More charges slapped on ex-president
IMPECCABLE TIMING: The ex-president’s office
questioned the SID’s motives in laying charges for the illegal seizure of
official documents a day after Ma’s second inauguration
By Stacy Hsu / Staff writer, with CNA
Supreme Prosecutors’ Office
Special Investigation Division spokesman Chen Hung-ta yesterday displays the
indictment charging former president Chen Shui-bian with illegally seizing
confidential government documents.
Photo: CNA
Special prosecutors yesterday indicted
former president Chen Shui-bian (陳水扁) for illegally seizing confidential
government documents, the latest in a series of charges facing Chen, who is
already serving a jail sentence for corruption.
Chen was indicted on the charge of violating the Classified National Security
Information Protection Act (國家機密保護法), Supreme Prosecutors’ Office Special
Investigation Division (SID) members said.
However, because Chen never released any of the documents to the public,
prosecutors recommended that the court give the former president a relatively
light sentence proportionate to the crime.
According to the indictment, Chen ordered close aides to pack and transport
important documents from national security agencies, the Ministry of National
Defense and the Ministry of Foreign Affairs to his personal office in Taipei
after the March presidential election in 2008, when Chen’s Democratic
Progressive Party was voted out of power.
Prosecutors said that after searches, inspectors discovered the former president
had taken more than 17,000 documents, 3,419 of which were classified.
SID inspectors questioned people linked to the case 43 times and Chen himself at
Taipei Prison, where he has been serving a 17-and-a-half-year sentence since
late 2010.
While Chen told prosecutors he did not know how his aides handled the documents
and that as president he had the right to destroy them, prosecutors said in the
indictment it was against the law for him not to return the documents after
leaving office on May 20, 2008.
The prosecutors alleged that Chen kept the documents for several reasons — to
help him write a planned memoir and prepare for lawsuits in which he was
involved and to collect evidence against other politicians.
The former president’s office yesterday afternoon called the indictment
ridiculous and unfounded, adding that the fact that it was made one day after
President Ma Ying-jeou’s (馬英九) inauguration raised serious questions about the
SID’s motives.
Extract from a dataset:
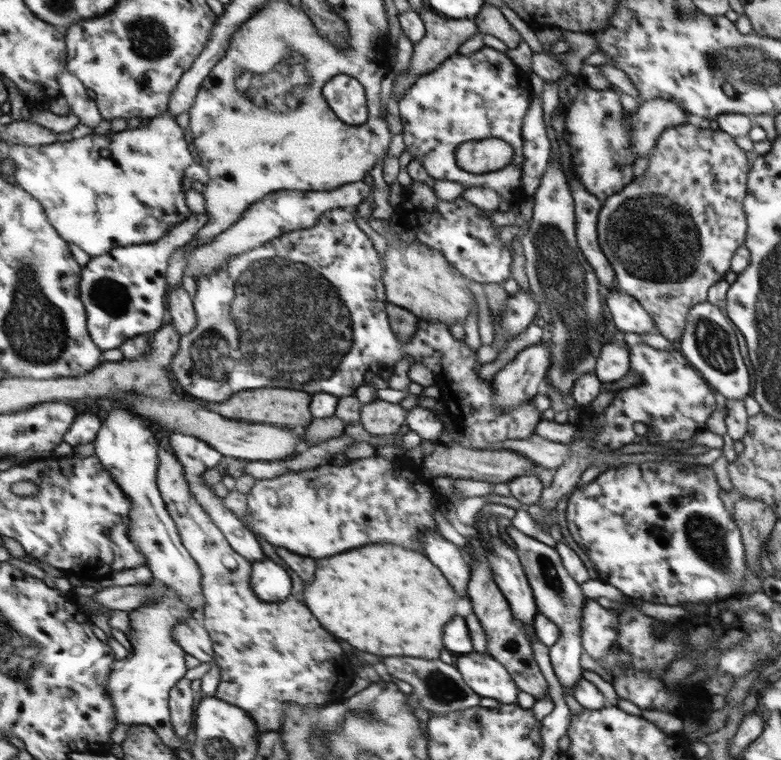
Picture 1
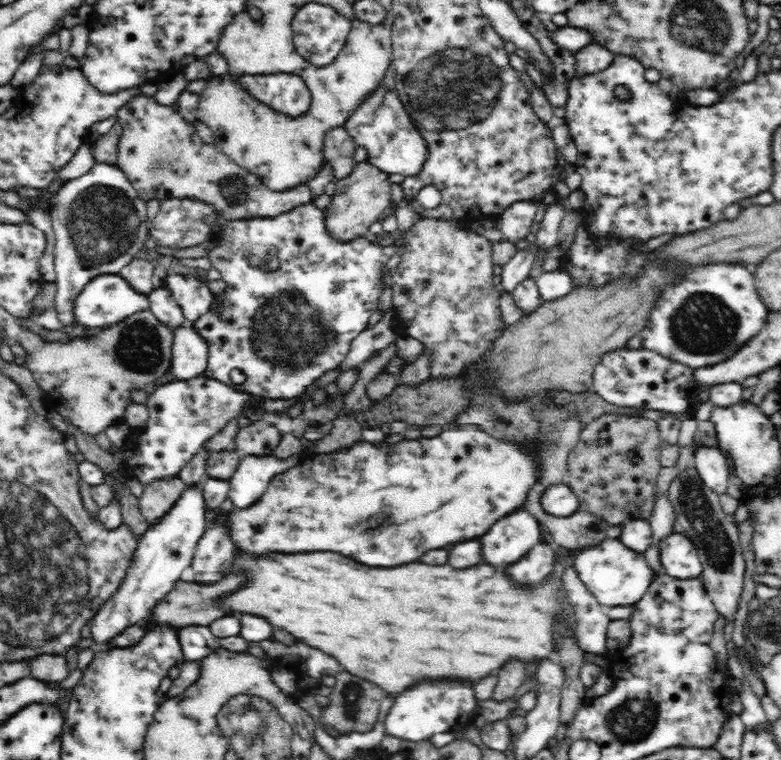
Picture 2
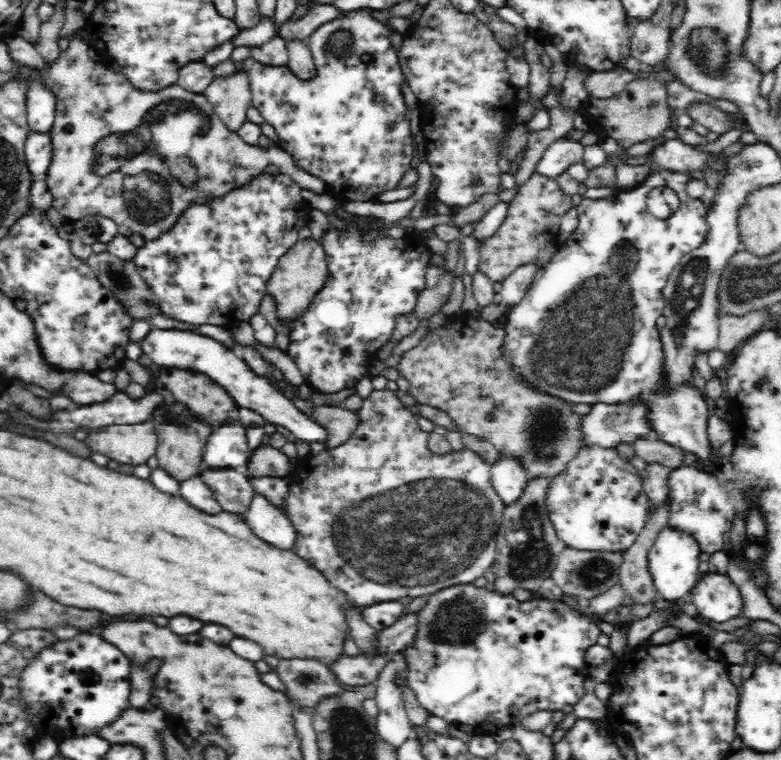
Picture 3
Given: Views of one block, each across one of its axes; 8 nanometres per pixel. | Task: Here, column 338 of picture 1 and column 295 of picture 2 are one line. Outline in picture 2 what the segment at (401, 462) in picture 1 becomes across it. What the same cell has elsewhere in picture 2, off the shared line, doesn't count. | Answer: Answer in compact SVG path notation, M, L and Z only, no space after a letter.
M466 424L457 428L445 428L442 434L434 437L419 437L417 439L404 439L399 443L389 444L386 442L372 444L368 441L359 441L338 452L316 453L314 458L306 458L304 464L299 462L278 474L273 480L264 496L260 496L260 500L256 504L252 504L250 508L236 508L236 512L230 512L224 520L228 532L230 532L230 540L236 546L238 552L242 554L250 554L250 556L264 556L264 554L272 554L272 552L280 552L280 554L304 554L304 552L338 552L344 556L350 556L356 562L368 564L368 566L396 566L396 564L408 564L412 560L418 560L426 550L430 548L444 548L446 544L456 544L460 540L468 540L468 538L476 538L482 536L486 530L494 524L498 519L504 518L506 515L518 511L524 507L524 502L530 494L532 488L542 488L541 482L541 466L540 466L540 450L544 450L544 446L539 442L532 444L522 444L518 440L508 440L508 437L494 438L488 432L482 432L476 424Z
Chen’s office denied having done anything illegal and called for
the abolishment of the SID, saying it was unworthy of the public.
Chen’s attorney, Cheng Wen-lung (鄭文龍), described the indictment as “political
suppression.”
Cheng said the SID should be cracking down on irregularities involving incumbent
government officials rather than on the former president, citing problems
related to the production of an expensive musical, called Dreamers (夢想家), for
the Republic of China centennial celebration last year, as well as the 2010
Taipei International Flora Expo.
Cheng also said that because the office of a former president is also defined as
a public institution, Chen’s action could simply be described as moving the
files from one public institution to another.
“It does not involve illegal conduct or corruption,” he said.